Your objective: Express the lines of the items from the one containing "Орки делятся на" through the end of the items as a JSON list of strings, one string per line, with blank lines and the pictures left out.

*** Opening Dataset records ***

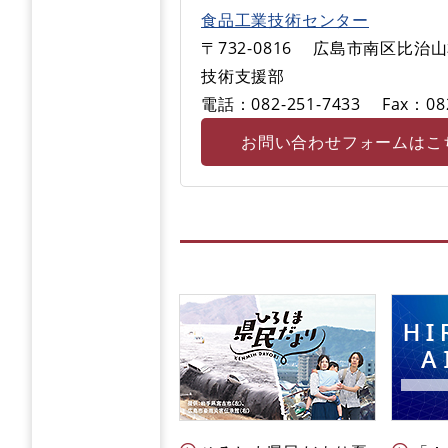
食品工業技術センター
〒732-0816
広島市南区比治山本
技術支援部
電話：082-251-7433
Fax：08
お問い合わせフォームはこ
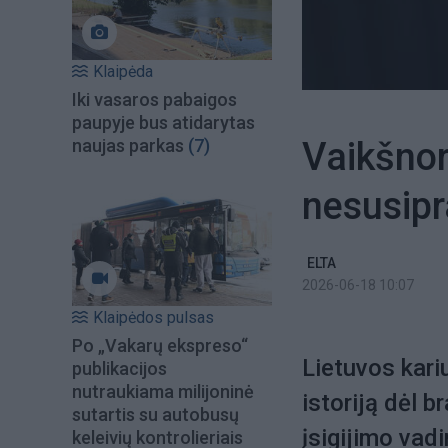
Klaipėda
Iki vasaros pabaigos
paupyje bus atidarytas
Vaikšnora
naujas parkas
(7)
nesusip
ELTA
2026-06-18 10:07
Klaipėdos pulsas
Po „Vakarų ekspreso“
Lietuvos kar
publikacijos
nutraukiama milijoninė
istoriją dėl b
sutartis su autobusų
įsigijimo vad
keleivių kontrolieriais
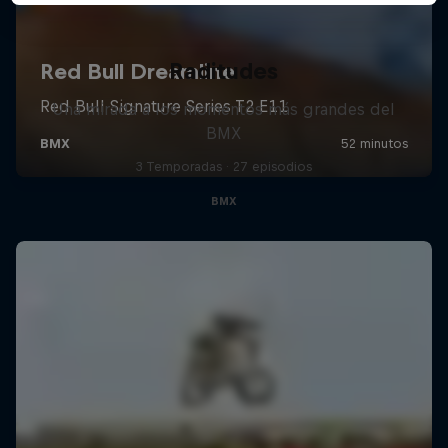
Raditudes
Una mirada a los momentos más grandes del
BMX
3 Temporadas · 27 episodios
BMX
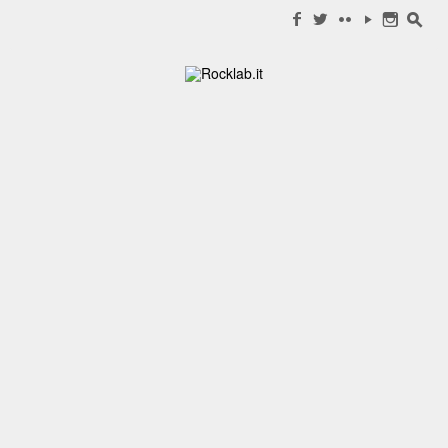
Search for:
f
w
c
y
n
s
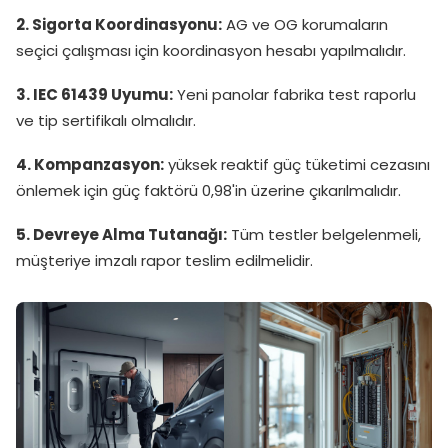
2. Sigorta Koordinasyonu:
AG ve OG korumaların
seçici çalışması için koordinasyon hesabı yapılmalıdır.
3. IEC 61439 Uyumu:
Yeni panolar fabrika test raporlu
ve tip sertifikalı olmalıdır.
4. Kompanzasyon:
yüksek reaktif güç tüketimi cezasını
önlemek için güç faktörü 0,98'in üzerine çıkarılmalıdır.
5. Devreye Alma Tutanağı:
Tüm testler belgelenmeli,
müşteriye imzalı rapor teslim edilmelidir.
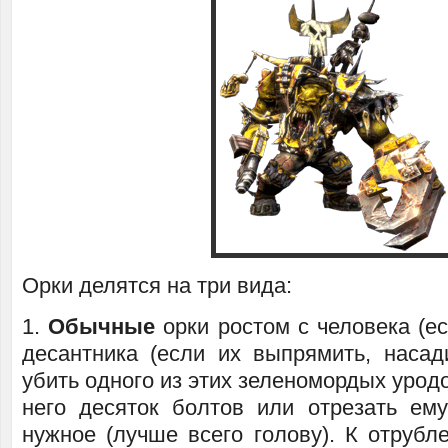
Орки делятся на три вида:
1.
Обычные
орки ростом с человека (ес
десантника (если их выпрямить, насад
убить одного из этих зеленомордых уродо
него десяток болтов или отрезать ему
нужное (лучше всего голову). К отрубл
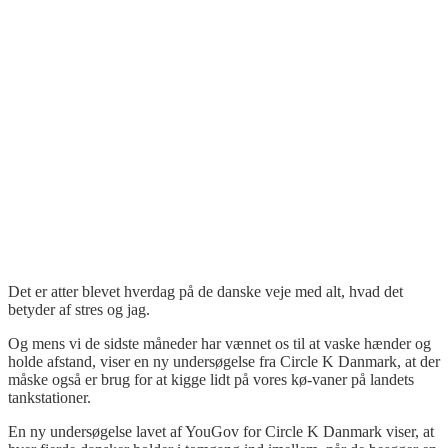
Det er atter blevet hverdag på de danske veje med alt, hvad det
betyder af stres og jag.
Og mens vi de sidste måneder har vænnet os til at vaske hænder og
holde afstand, viser en ny undersøgelse fra
Circle
K Danmark, at der
måske også er brug for at kigge lidt på vores kø-vaner på landets
tankstationer.
En ny undersøgelse lavet af
YouGov
for
Circle
K Danmark viser, at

*** Closing Dataset records ***

Answer for the task:
[
  "Орки делятся на три вида:",
  "1.",
  "Обычные",
  "орки ростом с человека (ес",
  "десантника (если их выпрямить, насад",
  "убить одного из этих зеленомордых уродо",
  "него десяток болтов или отрезать ему",
  "нужное (лучше всего голову). К отрубл",
  "Det er atter blevet hverdag på de danske veje med alt, hvad det",
  "betyder af stres og jag.",
  "Og mens vi de sidste måneder har vænnet os til at vaske hænder og",
  "holde afstand, viser en ny undersøgelse fra",
  "Circle",
  "K Danmark, at der",
  "måske også er brug for at kigge lidt på vores kø-vaner på landets",
  "tankstationer.",
  "En ny undersøgelse lavet af",
  "YouGov",
  "for",
  "Circle",
  "K Danmark viser, at"
]